Recorded data:
------------

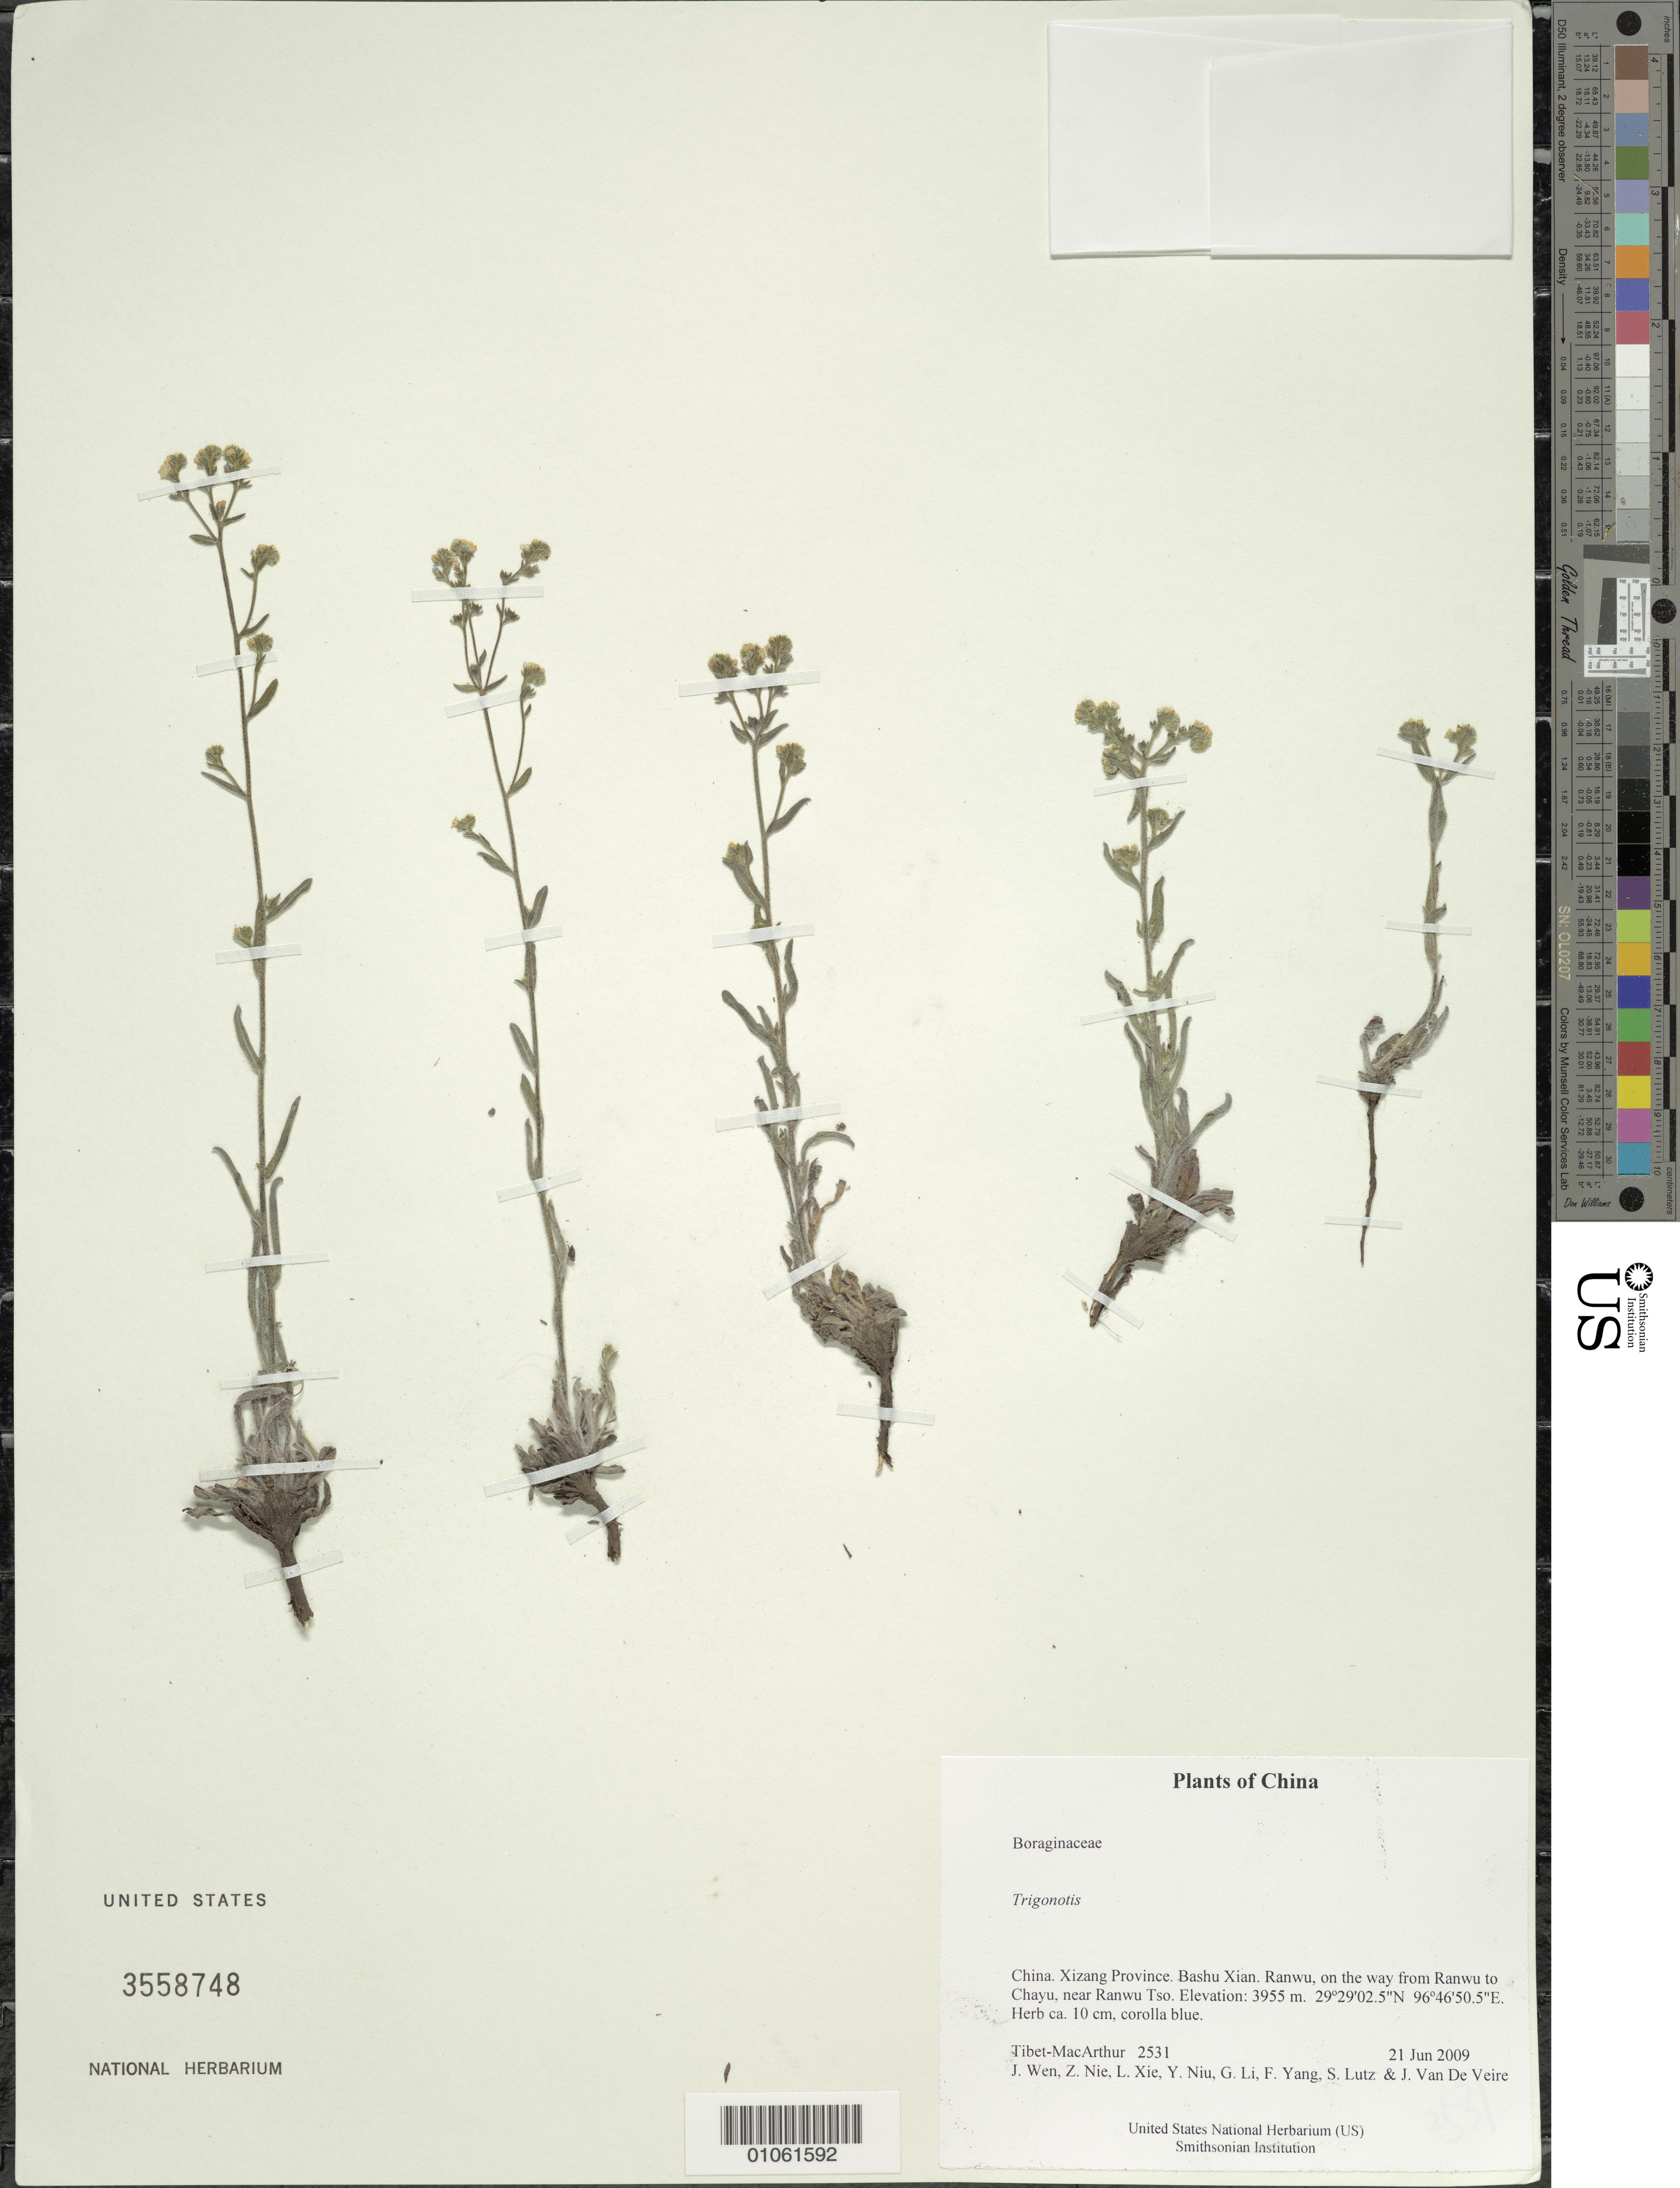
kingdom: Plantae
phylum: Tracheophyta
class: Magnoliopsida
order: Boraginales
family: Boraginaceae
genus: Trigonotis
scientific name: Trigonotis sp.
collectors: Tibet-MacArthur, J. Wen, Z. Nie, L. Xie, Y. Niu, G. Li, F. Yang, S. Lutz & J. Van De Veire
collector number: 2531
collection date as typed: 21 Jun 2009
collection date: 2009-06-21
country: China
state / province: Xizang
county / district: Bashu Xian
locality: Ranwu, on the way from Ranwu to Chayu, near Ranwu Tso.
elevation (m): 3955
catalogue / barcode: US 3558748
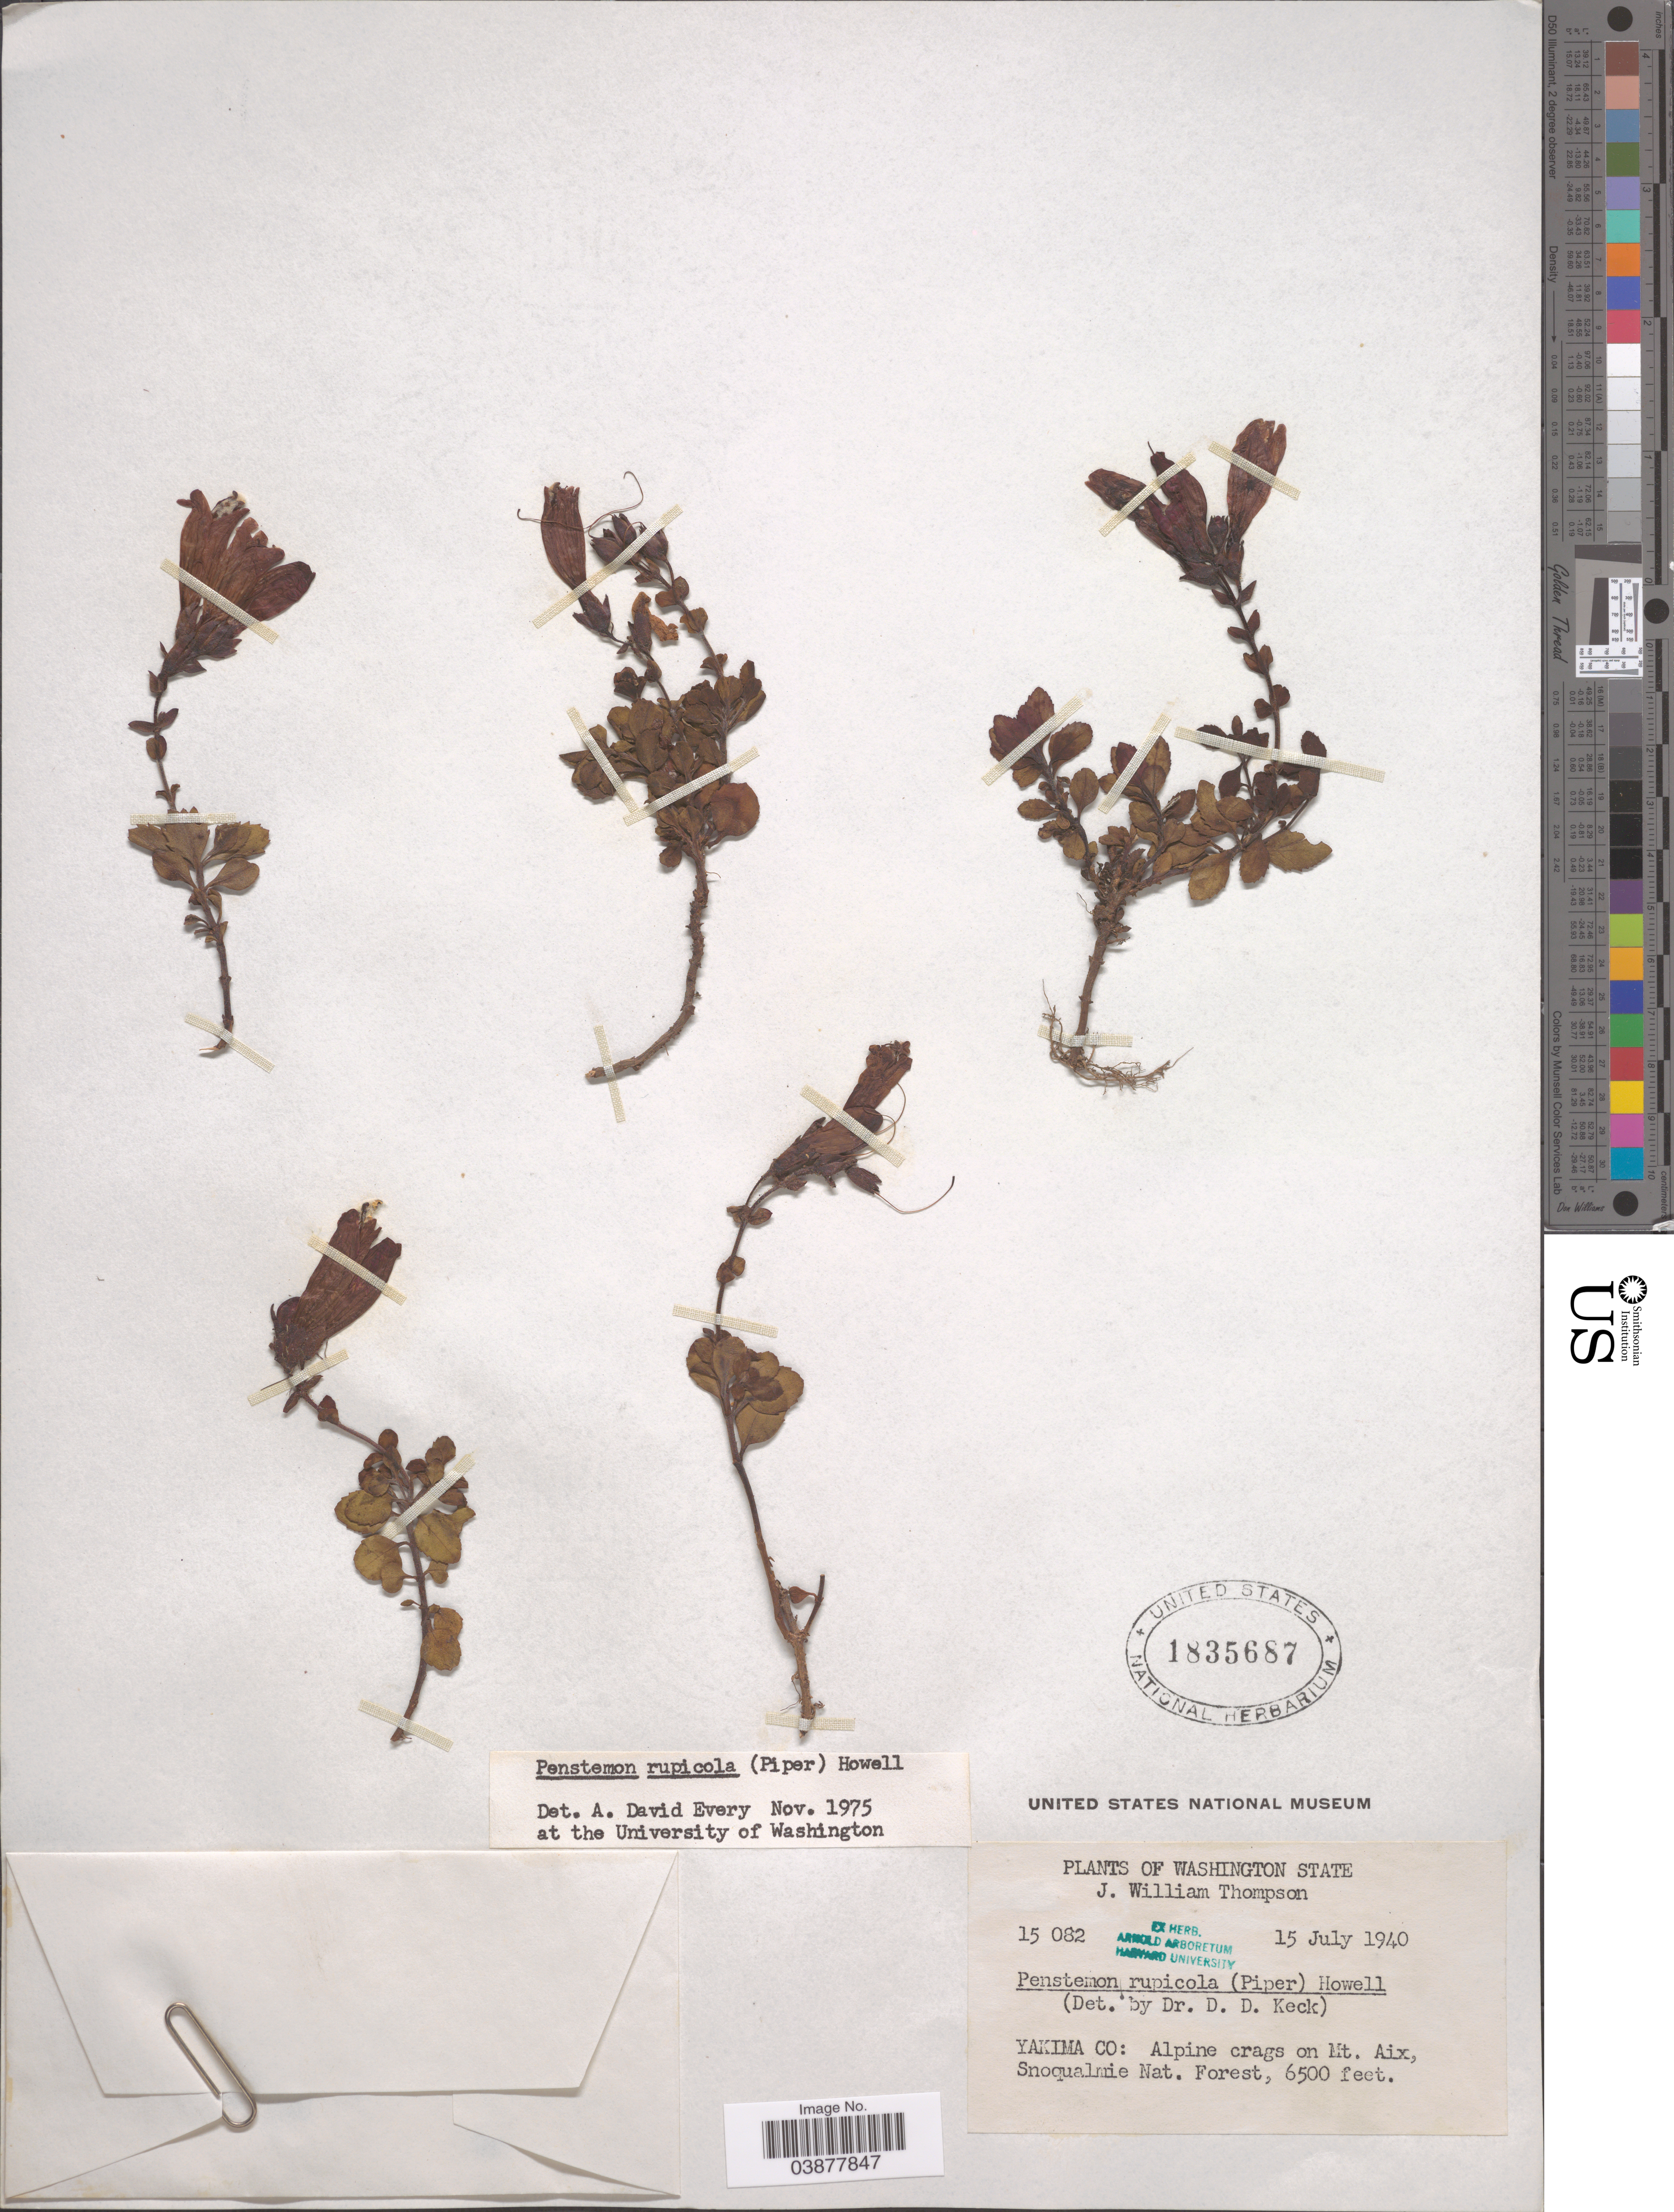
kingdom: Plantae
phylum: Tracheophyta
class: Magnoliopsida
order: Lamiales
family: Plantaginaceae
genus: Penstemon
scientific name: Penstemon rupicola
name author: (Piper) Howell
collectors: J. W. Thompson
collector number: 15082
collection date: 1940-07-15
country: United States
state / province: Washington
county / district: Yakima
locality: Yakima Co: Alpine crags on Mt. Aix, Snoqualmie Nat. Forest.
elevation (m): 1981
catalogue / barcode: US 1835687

------------

What you will do: Return everything from the start of the rows down through the line containing "country: United States", word for word, and leave the pictures out.

Result:
kingdom: Plantae
phylum: Tracheophyta
class: Magnoliopsida
order: Boraginales
family: Boraginaceae
genus: Trigonotis
scientific name: Trigonotis sp.
collectors: Tibet-MacArthur, J. Wen, Z. Nie, L. Xie, Y. Niu, G. Li, F. Yang, S. Lutz & J. Van De Veire
collector number: 2531
collection date as typed: 21 Jun 2009
collection date: 2009-06-21
country: China
state / province: Xizang
county / district: Bashu Xian
locality: Ranwu, on the way from Ranwu to Chayu, near Ranwu Tso.
elevation (m): 3955
catalogue / barcode: US 3558748
kingdom: Plantae
phylum: Tracheophyta
class: Magnoliopsida
order: Lamiales
family: Plantaginaceae
genus: Penstemon
scientific name: Penstemon rupicola
name author: (Piper) Howell
collectors: J. W. Thompson
collector number: 15082
collection date: 1940-07-15
country: United States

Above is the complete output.